§ TASK
Please give the material below as a numbered list, starting at its first line and stopping after the line that contains "export const myFeature", with blank lines left out. Leave the pictures out of your answer.

§ GIVEN RECORDS

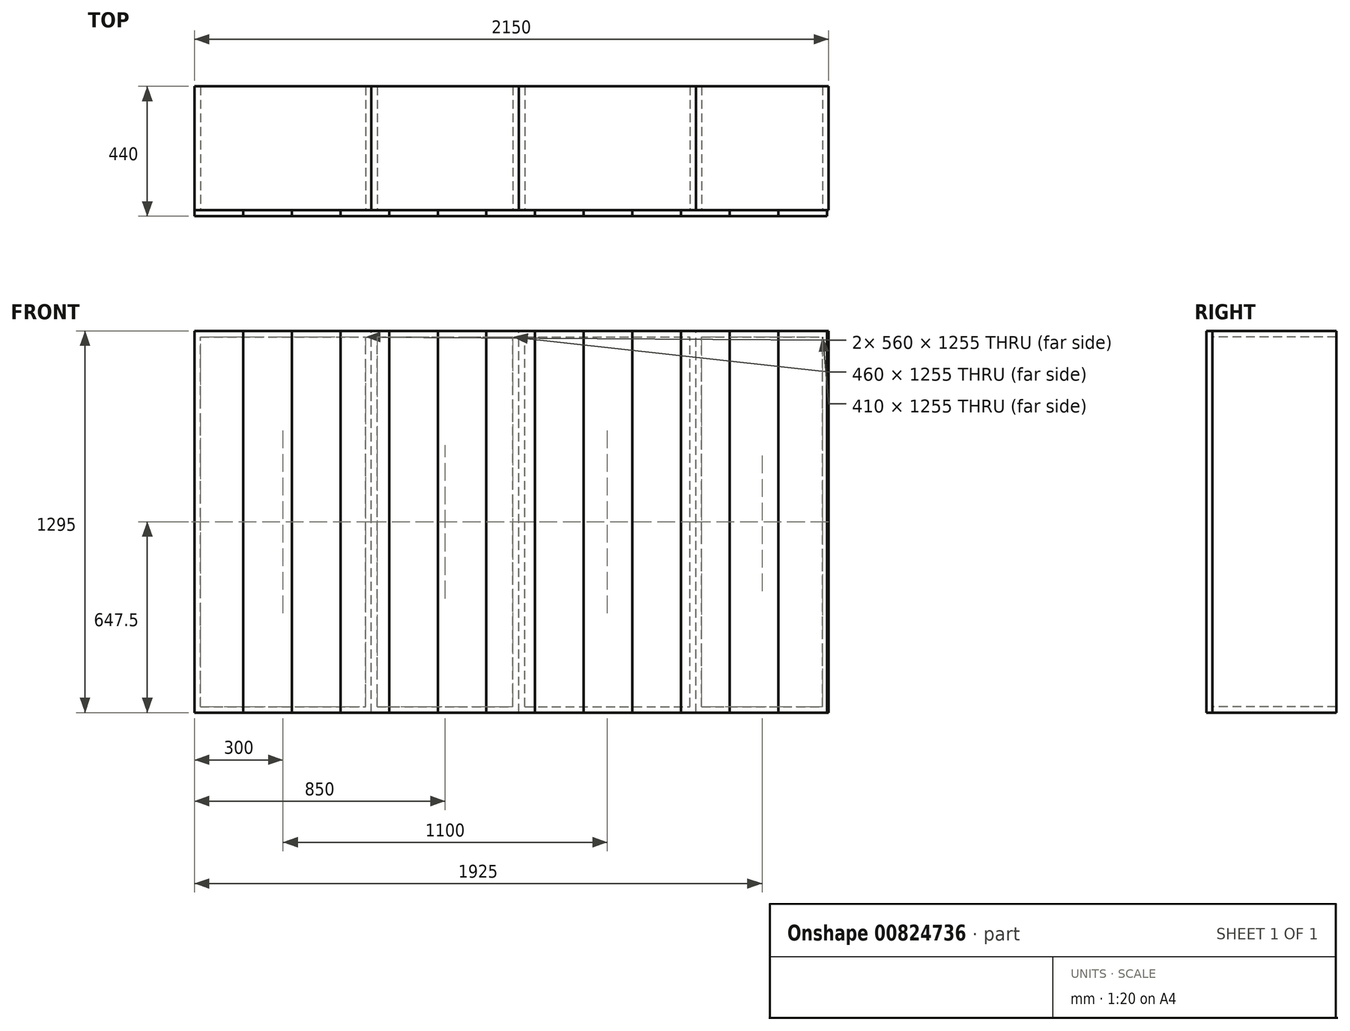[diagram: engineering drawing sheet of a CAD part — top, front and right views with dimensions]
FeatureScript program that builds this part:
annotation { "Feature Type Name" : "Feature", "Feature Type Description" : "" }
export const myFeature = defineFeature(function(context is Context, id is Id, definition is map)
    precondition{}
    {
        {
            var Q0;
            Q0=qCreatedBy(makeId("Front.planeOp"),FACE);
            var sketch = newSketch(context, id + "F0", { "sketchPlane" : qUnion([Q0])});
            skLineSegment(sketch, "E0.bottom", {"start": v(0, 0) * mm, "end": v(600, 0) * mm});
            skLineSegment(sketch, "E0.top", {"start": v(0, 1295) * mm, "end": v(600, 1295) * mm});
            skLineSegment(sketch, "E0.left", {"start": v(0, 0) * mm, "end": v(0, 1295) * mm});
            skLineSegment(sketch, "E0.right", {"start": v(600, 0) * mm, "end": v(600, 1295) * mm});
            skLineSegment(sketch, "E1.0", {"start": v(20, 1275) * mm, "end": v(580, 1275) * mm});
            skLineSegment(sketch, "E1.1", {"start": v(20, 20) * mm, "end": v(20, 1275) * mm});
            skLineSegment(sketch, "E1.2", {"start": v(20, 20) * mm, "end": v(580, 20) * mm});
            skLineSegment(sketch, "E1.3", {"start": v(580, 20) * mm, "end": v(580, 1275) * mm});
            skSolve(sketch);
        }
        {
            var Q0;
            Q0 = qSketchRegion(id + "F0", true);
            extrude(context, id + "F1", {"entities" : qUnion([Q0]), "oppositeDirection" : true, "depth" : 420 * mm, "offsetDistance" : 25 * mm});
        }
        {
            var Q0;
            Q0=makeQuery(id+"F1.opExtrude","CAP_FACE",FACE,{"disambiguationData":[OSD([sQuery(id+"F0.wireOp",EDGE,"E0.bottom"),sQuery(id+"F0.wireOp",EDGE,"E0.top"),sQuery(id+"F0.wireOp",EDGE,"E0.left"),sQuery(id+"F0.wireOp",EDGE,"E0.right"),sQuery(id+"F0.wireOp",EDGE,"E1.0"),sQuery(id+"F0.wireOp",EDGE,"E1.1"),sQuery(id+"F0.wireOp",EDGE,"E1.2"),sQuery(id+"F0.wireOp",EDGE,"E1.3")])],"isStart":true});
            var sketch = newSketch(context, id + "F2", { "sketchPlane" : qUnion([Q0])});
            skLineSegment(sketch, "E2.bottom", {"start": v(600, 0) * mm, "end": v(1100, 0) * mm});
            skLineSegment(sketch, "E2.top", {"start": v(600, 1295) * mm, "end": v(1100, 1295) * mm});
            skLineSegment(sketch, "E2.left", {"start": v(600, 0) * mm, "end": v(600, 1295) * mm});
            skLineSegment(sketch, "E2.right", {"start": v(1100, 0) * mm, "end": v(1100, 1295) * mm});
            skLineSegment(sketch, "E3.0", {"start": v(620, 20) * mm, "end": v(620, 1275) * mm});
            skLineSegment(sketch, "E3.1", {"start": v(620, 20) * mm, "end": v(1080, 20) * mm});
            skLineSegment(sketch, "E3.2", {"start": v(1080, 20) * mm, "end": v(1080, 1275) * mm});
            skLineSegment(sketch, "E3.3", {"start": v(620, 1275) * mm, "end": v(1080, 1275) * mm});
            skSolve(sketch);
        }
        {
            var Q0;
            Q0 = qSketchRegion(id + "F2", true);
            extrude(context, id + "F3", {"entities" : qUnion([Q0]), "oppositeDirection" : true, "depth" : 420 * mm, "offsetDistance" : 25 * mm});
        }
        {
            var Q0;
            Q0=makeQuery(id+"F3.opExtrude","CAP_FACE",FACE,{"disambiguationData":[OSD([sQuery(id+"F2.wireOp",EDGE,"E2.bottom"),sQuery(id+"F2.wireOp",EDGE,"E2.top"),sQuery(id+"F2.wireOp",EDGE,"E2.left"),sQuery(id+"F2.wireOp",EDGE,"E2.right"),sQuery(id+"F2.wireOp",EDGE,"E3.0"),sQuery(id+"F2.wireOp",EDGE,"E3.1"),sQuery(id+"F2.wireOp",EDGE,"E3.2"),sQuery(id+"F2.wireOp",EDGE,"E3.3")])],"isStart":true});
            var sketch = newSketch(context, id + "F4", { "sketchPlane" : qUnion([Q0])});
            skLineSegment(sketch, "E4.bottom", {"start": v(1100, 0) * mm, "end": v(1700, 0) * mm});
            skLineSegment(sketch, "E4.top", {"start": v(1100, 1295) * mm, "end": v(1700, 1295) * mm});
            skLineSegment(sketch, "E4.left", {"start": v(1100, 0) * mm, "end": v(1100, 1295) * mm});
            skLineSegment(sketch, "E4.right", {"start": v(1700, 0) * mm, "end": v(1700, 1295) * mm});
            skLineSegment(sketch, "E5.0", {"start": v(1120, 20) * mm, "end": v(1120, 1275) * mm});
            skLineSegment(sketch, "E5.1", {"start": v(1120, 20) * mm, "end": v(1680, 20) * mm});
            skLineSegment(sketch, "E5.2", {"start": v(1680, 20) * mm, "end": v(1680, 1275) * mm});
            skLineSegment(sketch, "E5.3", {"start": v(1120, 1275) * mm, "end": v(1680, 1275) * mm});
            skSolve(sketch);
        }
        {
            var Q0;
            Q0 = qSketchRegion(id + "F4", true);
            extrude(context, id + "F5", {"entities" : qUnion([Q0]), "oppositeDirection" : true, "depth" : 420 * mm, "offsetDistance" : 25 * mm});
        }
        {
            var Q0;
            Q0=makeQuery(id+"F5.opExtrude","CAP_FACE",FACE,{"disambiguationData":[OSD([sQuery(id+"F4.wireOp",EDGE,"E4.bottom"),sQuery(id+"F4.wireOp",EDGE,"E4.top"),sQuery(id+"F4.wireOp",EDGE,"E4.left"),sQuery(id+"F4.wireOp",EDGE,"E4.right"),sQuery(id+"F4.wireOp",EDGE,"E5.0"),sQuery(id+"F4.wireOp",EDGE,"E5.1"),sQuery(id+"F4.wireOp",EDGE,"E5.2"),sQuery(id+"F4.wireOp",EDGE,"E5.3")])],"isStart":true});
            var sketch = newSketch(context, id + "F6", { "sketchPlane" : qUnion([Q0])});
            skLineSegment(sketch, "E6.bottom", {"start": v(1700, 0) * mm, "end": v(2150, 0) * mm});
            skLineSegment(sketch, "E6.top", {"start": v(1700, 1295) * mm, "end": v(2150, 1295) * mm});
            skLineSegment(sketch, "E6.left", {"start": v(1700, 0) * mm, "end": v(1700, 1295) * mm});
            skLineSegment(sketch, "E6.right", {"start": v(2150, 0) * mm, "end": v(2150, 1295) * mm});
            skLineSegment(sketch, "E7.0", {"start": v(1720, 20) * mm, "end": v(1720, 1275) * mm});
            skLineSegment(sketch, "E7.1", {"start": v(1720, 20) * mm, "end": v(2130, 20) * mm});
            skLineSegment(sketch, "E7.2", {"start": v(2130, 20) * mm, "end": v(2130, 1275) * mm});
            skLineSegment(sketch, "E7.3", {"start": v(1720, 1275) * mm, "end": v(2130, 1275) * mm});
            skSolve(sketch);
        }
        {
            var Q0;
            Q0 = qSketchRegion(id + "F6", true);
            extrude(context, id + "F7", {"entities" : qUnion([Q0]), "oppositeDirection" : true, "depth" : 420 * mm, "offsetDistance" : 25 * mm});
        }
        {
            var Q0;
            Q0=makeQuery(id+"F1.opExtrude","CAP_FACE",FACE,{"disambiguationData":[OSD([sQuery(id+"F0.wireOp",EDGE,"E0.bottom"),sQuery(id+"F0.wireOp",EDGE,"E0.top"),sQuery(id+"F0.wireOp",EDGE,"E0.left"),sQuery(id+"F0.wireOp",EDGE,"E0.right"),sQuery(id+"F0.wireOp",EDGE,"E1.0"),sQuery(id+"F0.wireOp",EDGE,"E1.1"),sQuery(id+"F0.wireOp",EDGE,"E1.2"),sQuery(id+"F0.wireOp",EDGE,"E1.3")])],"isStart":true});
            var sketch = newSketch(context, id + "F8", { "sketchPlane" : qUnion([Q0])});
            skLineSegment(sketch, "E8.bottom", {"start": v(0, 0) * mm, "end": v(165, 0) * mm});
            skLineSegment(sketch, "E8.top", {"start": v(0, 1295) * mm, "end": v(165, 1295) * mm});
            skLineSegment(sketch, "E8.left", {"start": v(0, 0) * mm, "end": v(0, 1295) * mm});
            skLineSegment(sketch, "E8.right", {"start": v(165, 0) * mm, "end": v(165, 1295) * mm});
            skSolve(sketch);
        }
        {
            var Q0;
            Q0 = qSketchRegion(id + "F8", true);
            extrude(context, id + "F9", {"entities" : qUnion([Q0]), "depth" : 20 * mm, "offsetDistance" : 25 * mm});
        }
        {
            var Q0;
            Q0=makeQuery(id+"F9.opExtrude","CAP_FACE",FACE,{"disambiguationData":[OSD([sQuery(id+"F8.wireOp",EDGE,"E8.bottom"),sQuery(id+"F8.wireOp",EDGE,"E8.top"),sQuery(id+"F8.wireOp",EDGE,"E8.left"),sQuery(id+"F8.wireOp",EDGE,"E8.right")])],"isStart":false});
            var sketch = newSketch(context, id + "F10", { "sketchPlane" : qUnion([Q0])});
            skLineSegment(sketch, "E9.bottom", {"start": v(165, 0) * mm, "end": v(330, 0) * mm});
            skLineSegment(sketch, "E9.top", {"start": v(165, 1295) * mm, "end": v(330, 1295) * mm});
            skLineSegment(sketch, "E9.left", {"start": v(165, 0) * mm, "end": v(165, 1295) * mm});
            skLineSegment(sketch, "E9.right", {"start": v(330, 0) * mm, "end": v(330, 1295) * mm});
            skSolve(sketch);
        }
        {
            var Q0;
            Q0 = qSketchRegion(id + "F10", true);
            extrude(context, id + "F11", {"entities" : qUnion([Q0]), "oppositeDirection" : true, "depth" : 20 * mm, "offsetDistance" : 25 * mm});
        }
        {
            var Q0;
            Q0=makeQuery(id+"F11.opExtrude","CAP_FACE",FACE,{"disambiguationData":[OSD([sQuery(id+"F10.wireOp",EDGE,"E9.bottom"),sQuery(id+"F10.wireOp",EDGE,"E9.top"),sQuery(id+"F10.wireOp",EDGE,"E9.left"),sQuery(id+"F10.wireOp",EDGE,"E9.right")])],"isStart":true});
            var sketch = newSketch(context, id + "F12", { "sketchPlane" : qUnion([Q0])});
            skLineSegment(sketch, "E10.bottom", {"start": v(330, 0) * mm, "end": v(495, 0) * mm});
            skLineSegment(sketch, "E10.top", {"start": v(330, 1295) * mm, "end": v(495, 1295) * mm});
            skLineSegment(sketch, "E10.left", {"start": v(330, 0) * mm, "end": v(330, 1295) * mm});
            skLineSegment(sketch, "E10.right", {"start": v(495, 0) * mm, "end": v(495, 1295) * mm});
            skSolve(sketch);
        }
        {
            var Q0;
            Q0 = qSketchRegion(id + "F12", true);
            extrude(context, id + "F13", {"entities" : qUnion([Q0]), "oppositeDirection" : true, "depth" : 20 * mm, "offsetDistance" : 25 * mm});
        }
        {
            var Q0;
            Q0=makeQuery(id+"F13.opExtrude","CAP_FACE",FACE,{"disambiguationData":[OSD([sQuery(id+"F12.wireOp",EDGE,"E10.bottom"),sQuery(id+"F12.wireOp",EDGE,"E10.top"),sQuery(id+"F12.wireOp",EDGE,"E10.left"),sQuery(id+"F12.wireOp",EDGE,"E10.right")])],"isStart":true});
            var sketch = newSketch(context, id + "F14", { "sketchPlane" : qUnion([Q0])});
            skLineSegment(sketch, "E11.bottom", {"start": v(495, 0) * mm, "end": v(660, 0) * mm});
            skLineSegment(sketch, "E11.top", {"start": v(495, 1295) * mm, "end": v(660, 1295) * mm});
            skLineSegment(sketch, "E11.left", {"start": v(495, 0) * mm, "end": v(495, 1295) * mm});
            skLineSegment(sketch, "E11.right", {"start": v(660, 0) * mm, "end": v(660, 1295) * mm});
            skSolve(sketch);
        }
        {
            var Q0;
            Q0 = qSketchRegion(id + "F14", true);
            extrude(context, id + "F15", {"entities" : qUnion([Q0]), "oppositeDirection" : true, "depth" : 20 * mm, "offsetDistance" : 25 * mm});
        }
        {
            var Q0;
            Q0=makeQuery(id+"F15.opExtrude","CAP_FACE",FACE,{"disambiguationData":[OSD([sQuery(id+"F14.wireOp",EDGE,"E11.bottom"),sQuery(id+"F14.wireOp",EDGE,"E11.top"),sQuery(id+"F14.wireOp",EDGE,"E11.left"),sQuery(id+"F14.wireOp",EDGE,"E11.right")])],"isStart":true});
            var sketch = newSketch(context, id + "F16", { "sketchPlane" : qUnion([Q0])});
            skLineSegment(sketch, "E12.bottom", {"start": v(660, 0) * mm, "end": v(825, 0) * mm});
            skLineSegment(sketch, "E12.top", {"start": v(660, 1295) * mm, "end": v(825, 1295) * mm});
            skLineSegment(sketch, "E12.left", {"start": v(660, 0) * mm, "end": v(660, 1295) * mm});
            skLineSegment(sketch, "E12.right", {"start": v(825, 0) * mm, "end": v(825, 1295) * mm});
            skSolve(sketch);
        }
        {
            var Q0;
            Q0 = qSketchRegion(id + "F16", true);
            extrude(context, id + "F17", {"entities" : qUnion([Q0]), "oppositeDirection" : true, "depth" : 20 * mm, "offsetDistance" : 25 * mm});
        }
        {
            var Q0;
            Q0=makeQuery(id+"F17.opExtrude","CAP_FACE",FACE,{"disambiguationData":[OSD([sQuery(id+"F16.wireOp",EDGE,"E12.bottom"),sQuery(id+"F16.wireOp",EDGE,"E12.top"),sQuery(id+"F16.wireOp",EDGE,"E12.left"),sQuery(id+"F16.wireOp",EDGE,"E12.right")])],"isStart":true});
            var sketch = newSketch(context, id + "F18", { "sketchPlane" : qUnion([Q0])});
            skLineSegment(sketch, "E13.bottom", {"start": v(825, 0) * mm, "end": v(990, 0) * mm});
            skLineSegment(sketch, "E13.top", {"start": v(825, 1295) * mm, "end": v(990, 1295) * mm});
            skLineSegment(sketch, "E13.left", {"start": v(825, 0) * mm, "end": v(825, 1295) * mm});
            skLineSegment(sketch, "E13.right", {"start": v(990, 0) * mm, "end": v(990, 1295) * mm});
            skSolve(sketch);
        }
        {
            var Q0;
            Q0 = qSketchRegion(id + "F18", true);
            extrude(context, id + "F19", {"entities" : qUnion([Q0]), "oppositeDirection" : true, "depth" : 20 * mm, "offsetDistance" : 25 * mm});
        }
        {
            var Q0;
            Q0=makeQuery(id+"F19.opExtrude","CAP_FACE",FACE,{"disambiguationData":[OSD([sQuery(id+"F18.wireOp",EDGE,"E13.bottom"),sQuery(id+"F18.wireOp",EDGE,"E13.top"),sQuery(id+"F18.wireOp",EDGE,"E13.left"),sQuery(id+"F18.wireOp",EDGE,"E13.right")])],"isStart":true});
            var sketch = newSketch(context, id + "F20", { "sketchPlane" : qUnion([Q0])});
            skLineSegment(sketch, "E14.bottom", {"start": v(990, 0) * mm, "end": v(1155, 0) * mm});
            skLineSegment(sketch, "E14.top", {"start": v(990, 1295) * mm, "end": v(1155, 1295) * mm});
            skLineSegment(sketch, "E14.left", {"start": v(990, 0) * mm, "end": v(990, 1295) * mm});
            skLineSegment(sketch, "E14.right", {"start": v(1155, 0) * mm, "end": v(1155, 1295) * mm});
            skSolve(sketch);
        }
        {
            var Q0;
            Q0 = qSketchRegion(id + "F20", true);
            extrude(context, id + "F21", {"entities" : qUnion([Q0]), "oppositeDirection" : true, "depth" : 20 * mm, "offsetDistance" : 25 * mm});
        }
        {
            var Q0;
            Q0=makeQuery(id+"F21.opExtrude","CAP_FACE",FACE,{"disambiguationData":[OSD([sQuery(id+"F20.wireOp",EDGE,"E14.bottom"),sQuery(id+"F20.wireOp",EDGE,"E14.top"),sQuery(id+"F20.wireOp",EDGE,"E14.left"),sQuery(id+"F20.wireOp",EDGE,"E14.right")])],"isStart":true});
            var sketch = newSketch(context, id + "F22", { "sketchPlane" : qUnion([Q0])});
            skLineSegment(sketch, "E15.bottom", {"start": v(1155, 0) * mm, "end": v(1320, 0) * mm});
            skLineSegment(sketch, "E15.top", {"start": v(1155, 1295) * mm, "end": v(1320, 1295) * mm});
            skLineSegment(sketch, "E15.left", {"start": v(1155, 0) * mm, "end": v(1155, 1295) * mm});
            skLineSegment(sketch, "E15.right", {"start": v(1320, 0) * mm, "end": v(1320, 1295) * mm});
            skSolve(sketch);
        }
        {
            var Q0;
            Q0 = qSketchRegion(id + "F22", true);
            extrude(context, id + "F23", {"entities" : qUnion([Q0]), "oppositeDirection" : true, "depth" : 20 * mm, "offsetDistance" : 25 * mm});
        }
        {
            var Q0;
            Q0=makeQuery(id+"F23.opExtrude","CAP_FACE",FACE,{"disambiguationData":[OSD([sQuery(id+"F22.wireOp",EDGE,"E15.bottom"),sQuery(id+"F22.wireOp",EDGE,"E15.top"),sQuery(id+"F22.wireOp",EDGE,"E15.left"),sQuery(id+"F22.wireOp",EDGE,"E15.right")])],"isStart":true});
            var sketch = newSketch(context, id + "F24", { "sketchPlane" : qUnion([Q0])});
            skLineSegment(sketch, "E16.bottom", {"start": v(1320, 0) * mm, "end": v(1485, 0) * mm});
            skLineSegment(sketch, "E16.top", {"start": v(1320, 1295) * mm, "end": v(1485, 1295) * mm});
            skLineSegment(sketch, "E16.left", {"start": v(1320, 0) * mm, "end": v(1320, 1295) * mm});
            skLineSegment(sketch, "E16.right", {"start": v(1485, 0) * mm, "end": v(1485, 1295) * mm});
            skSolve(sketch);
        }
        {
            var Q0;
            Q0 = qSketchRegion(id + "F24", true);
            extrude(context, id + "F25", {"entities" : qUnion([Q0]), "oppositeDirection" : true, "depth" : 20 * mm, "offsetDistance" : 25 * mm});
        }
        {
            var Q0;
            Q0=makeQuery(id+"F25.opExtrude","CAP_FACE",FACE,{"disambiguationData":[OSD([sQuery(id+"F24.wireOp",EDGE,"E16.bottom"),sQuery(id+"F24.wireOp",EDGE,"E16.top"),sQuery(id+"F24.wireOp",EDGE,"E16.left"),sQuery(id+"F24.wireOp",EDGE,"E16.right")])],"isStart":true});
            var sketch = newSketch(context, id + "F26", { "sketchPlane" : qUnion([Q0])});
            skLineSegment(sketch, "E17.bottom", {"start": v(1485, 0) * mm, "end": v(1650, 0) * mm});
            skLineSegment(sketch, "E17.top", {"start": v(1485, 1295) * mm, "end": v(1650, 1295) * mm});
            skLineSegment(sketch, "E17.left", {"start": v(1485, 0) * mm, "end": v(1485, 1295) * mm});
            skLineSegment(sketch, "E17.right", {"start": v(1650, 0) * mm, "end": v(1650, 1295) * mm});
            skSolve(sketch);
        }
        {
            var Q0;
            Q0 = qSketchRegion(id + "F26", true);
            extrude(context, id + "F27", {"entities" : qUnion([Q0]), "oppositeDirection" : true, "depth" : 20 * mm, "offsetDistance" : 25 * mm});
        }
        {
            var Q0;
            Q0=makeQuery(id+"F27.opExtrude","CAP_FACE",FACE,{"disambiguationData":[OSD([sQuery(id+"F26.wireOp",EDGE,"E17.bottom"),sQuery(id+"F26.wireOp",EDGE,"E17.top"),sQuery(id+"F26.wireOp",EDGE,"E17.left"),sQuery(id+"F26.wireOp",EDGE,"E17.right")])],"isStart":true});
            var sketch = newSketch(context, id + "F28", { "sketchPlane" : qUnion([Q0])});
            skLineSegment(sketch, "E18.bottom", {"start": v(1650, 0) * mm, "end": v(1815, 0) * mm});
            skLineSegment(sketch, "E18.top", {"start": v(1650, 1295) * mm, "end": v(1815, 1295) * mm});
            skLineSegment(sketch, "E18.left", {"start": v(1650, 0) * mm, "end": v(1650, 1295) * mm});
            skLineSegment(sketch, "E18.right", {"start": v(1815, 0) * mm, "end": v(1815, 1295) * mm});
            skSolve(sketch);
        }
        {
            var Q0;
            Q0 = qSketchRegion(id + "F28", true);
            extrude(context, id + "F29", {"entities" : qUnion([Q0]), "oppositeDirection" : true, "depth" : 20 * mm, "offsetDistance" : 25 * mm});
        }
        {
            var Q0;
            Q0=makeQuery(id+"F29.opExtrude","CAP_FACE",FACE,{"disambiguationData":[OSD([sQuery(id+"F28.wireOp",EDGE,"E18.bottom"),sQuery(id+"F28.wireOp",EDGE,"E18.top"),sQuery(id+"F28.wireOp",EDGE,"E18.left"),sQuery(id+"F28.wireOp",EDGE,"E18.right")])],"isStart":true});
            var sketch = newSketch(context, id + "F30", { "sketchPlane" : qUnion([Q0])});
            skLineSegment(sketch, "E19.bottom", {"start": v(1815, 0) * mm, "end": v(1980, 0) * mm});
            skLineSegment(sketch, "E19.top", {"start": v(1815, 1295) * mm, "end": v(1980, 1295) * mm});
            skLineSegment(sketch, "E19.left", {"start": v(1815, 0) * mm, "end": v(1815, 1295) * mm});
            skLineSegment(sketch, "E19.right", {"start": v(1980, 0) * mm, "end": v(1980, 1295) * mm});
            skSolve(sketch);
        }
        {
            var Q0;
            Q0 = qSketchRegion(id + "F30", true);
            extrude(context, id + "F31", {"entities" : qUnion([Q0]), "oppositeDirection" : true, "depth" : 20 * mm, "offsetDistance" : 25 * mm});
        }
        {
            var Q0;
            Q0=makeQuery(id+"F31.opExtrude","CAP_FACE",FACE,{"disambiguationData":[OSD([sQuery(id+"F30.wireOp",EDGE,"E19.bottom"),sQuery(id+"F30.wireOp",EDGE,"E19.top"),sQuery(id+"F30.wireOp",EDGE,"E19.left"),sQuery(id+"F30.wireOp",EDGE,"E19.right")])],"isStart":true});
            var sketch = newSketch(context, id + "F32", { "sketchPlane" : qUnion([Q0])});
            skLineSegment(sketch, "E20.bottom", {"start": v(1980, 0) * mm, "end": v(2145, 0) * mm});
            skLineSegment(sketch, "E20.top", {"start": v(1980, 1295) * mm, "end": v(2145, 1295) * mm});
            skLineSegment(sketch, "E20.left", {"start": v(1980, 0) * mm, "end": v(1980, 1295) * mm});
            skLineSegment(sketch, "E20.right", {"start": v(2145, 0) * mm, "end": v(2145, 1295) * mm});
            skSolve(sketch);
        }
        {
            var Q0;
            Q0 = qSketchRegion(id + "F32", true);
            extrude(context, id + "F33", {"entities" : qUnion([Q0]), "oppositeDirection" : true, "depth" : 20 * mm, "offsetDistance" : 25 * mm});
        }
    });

§ PROBLEM SOLUTION
1. [diagram: engineering drawing sheet of a CAD part — top, front and right views with dimensions]
2. FeatureScript program that builds this part:
3. annotation { "Feature Type Name" : "Feature", "Feature Type Description" : "" }
4. export const myFeature = defineFeature(function(context is Context, id is Id, definition is map)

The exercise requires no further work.